Наладчик склонился и надолго замер над моей повреждённой конечностью. Да, такое фиг наладишь…
— И куда мне теперь? — скривясь, осведомился я.
Округлое рыло, естественно, никаких чувств не выразило. Обмылок молчал, и молчание его показалось мне угрюмым.
— Пошли, — сказал он, выпрямляясь.
Кое-как я поднялся на ноги. Лианы всколыхнулись. Мымра будто попыталась шарахнуться от меня подальше.
— Сейчас вернусь… — хрипло пообещал я, хотя сам в этом был нисколько не уверен.
Мы двинулись к моему футляру. Под босыми ногами хлюпал мокрый мох, но ни одной медузы мне высмотреть нигде не удалось. Видимо, вся влага потрачена. Потоп — к пожару, пожар — к потопу. Справа должна была взметнуться страшилка — не взметнулась. Сгорела дотла. Под ноги подвернулся чёрный шар пепла, распался в прах. А на соседнем бугорке… Я остановился, не веря глазам.
На соседнем бугорке ничком лежал некто в облегающем сером скафандре и с волдырём шлема взамен головы. Вот оно что! А я-то гадал, каким образом он повсюду успевает… Обмылков несколько, просто программа у всех одна… Обмылок бессмертен.
Я обернулся к моему безликому конвоиру.
— Как там Лёха? Уцелел?
— А что ему в коробке сделается?
Да, действительно. Крышку не открывать, бестолковку не высовывать…

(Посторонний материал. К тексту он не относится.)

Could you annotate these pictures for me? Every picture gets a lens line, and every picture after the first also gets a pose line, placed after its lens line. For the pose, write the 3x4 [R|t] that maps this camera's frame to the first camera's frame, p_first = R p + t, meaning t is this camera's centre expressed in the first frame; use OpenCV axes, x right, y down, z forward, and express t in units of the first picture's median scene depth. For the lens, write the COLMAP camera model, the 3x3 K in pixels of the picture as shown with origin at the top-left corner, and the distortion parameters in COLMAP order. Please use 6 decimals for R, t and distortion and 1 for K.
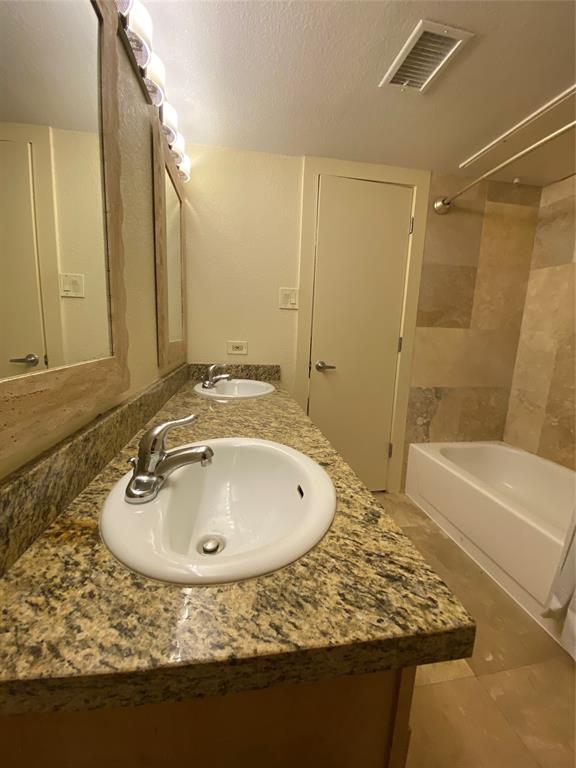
lens RADIAL K [[311.4, 0, 288.0], [0, 311.4, 384.0], [0, 0, 1]] dist [0.042532, -0.030398]
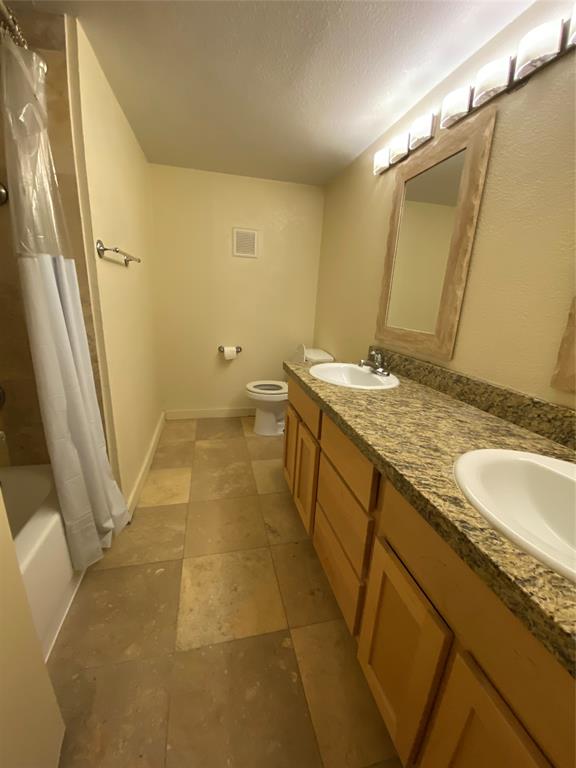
lens RADIAL K [[312.7, 0, 289.6], [0, 312.7, 383.1], [0, 0, 1]] dist [0.033930, -0.030386]
pose [[-0.992820, -0.061746, -0.102452, 0.337235], [-0.099257, 0.903248, 0.417483, -0.375706], [0.066761, 0.424654, -0.902891, 1.988176]]
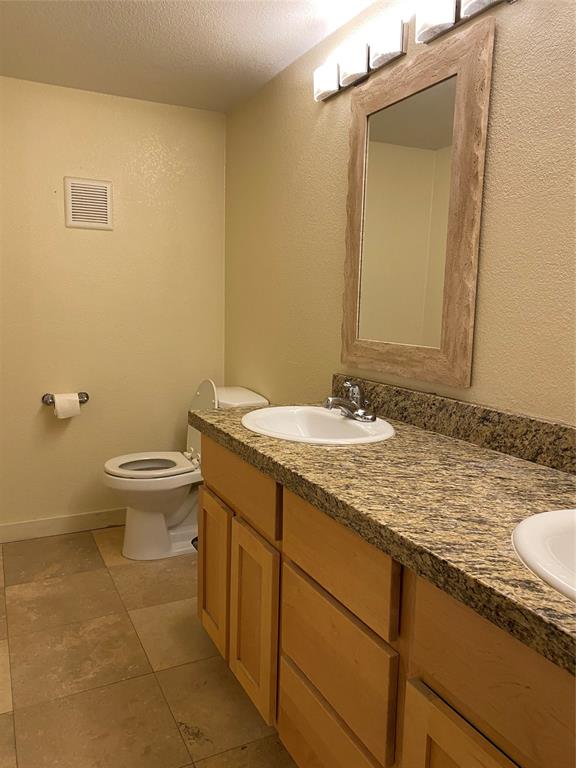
lens RADIAL K [[593.9, 0, 289.1], [0, 593.9, 387.5], [0, 0, 1]] dist [0.024418, -0.001844]
pose [[-0.949961, -0.012381, -0.312122, 0.479119], [-0.106943, 0.951721, 0.287733, -0.380476], [0.293490, 0.306714, -0.905422, 2.085289]]
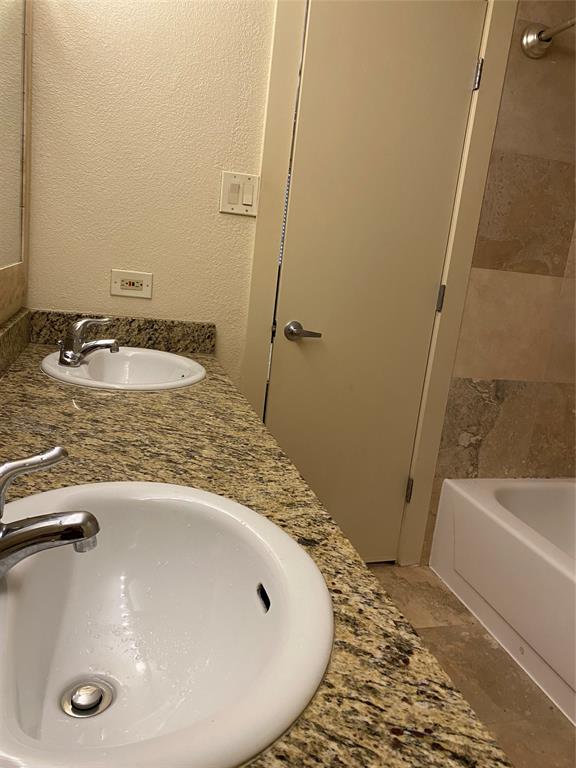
lens RADIAL K [[593.9, 0, 289.1], [0, 593.9, 387.5], [0, 0, 1]] dist [0.024418, -0.001844]
pose [[0.991492, 0.047634, 0.121138, -0.036895], [-0.055697, 0.996390, 0.064068, -0.049966], [-0.117649, -0.070270, 0.990566, 0.011205]]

— Мы насовсем или ещё вернёмся?
— С концами, — буркнул он.
Мне снова стало страшно.
— На свалку? — сипло спросил я.
Ответом было угрюмое молчание. Я собрался с духом и отважился на главный вопрос:
— Свалка — это Земля?..
Ни слова не говоря, Обмылок поднёс к моему лицу нечто напоминающее чёрную полиэтиленовую стельку и залепил мне глаза. Как смертнику перед расстрелом. Я попробовал отлепить, но краешков не нашёл.
— Зачем?! — крикнул я в кромешную тьму.
— Чё? Ослепнуть хочешь? — ворчливо отозвалась тьма.
Я слегка успокоился.
— А отключить меня не проще?
— Некогда, — буркнул наладчик и куда-то подтолкнул.
Шаг — и ощущение жёсткого пружинящего мха под босыми подошвами исчезло. Я стоял на чём-то гладком, твёрдом, прохладном. Наладчик возился неподалёку с какой-то допотопной механикой: что-то долго лязгало, скрипело, иногда гулко ухало — подобно листу кровельного железа. Наконец чёрную стельку с моих глаз сняли, и я… Нет, конечно же, не ослеп — ржавые ставни дачного домика, равно как и дверь, были закрыты, но солнечное сияние в щелях и впрямь заставило меня поначалу плотно зажмуриться.